Sources say exchange officials are concerned that the team executing what so far are unproven commissary reforms is directing a merger of all resale operations with misleading claims.  They are bristling at briefing materials to explain merger plans that lump exchanges in with DeCA as distressed operations. That’s just wrong, exchange leaders are contending, according to sources.

For example, AAFES touts that it has almost doubled earnings from sales over a recent five-year period, from 3.2 percent in 2012 to 5.9 percent in 2016, despite an 11 percent force drawdown across Army and Air Force in those years.  Also, its website business is growing 50 percent annually and AAFES says it consistently has delivered about $375 million annually to support MWR programs.

And yet, sources say, to win support for a merger, Defense officials have portrayed exchanges as part of a failing resale system. The only store system that has been mismanaged, particularly against outside competitors, is DeCA, they insist.  One internal communication referred to DeCA “the elephant in the room,” with sales down 20 percent since 2012 and current reforms aggravating patrons rather than turning sales around.

On April 12, Defense officials briefed some military associations on merger plans, perhaps also learned what sort of resistance to expect.

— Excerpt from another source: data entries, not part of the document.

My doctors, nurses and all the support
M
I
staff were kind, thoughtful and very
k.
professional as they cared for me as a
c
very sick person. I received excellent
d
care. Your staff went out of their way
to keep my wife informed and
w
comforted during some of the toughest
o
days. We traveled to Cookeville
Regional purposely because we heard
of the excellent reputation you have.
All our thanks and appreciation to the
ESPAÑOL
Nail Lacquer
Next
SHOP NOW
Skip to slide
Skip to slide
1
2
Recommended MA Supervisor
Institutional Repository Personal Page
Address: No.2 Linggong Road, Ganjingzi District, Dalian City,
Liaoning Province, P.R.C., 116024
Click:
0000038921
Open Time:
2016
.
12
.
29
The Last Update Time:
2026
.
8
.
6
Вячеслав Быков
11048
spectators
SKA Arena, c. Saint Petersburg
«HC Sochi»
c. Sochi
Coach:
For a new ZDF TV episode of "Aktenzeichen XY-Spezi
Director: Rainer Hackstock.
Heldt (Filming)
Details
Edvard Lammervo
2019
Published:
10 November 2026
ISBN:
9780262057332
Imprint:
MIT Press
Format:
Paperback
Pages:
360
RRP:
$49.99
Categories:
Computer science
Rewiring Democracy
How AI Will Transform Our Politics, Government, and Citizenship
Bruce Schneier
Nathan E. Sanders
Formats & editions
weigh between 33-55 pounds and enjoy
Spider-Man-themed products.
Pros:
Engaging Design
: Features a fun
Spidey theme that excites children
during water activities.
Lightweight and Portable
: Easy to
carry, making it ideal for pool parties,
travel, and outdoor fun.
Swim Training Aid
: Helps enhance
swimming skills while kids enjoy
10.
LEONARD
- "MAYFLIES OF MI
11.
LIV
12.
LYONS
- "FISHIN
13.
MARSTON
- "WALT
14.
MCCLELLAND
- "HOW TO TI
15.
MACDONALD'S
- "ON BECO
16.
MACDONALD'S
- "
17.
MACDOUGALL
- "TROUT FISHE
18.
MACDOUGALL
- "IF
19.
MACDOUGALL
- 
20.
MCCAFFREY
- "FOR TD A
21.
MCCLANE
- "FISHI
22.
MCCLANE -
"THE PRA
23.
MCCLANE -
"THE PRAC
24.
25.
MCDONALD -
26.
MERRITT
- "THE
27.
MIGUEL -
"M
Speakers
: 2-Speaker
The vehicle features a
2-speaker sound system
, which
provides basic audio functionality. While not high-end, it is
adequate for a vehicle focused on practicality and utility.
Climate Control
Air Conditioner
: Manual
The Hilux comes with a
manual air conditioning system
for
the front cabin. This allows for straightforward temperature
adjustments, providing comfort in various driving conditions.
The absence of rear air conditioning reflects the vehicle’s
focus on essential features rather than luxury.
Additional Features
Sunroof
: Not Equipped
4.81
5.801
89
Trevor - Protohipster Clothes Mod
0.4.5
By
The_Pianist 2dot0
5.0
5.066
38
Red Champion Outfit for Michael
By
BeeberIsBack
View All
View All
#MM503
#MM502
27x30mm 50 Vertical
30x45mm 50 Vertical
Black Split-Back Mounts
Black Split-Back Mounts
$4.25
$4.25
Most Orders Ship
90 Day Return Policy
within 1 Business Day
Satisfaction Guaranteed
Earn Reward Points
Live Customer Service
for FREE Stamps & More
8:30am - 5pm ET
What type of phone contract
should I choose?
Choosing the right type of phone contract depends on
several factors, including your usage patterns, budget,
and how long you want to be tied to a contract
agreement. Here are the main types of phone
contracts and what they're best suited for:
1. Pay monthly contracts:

Advocacy groups say they need to learn more.   

“We are open to ideas that could make the system more efficient as long as they also preserve the value of the benefit for military families,” said Eileen Huck, deputy director of government relations for National Military Family Association.

Priorities for families are to sustain shopper savings, improve the in-store experience and ensure proper funding of MWR programs, Huck added.

Streamlining of backroom processes across base stores to gain efficiency, without diluting the shopping benefit, “is something we support,” said Brooke Goldberg, director of military family policy for Military Officers Association of America. But how does a full merger of stores benefit the exchanges, she asked.

“We don’t have answers on that,” she said.

 “The intriguing part of all this is the untapped potential of commissaries…[T]here are things that should be explored [to] preserve that benefit.  But we also want to preserve the exchange benefit,” Goldberg said. “Any change to the commissary that negatively affects the exchange is not something we support.”

Steve Rossetti, director of government affairs for the American Logistics Association, the industry trade group for businesses supporting military resale, cautioned against using exchange earnings to underwrite a wider resale enterprise. The earnings belong to patrons, he said, and have been used for decades to reinvest in exchanges and support MWR to improve base community programs.

Rossetti suggested Defense officials should focus first on reversing the falloff in sales at commissaries before launching a merger with exchanges to try to gain long-term efficiencies, and also that they “take a long hard look before they leap to ensure benefits truly outweigh costs.”

There’s fear a broken commissary system, and the quest to cut taxpayer support of it, could endanger still thriving exchanges if, through merger, their profits are seen as a life raft to save grocery discounts as the law requires.

The draft legislative proposal, however, describes different goals aimed at keeping all base retail operations competitive, for example by allowing exchanges and commissaries to combine into single stores. This could “respond to generational shopping habits” and to market forces “impacting all traditional grocery and retail stores,” it says. “Millennials (ages 22-36), who collectively represent the majority of military shoppers, [are] using technology to shop and save, and are driven by speed, convenience, proximity, variety (rather than brand) and experiences.”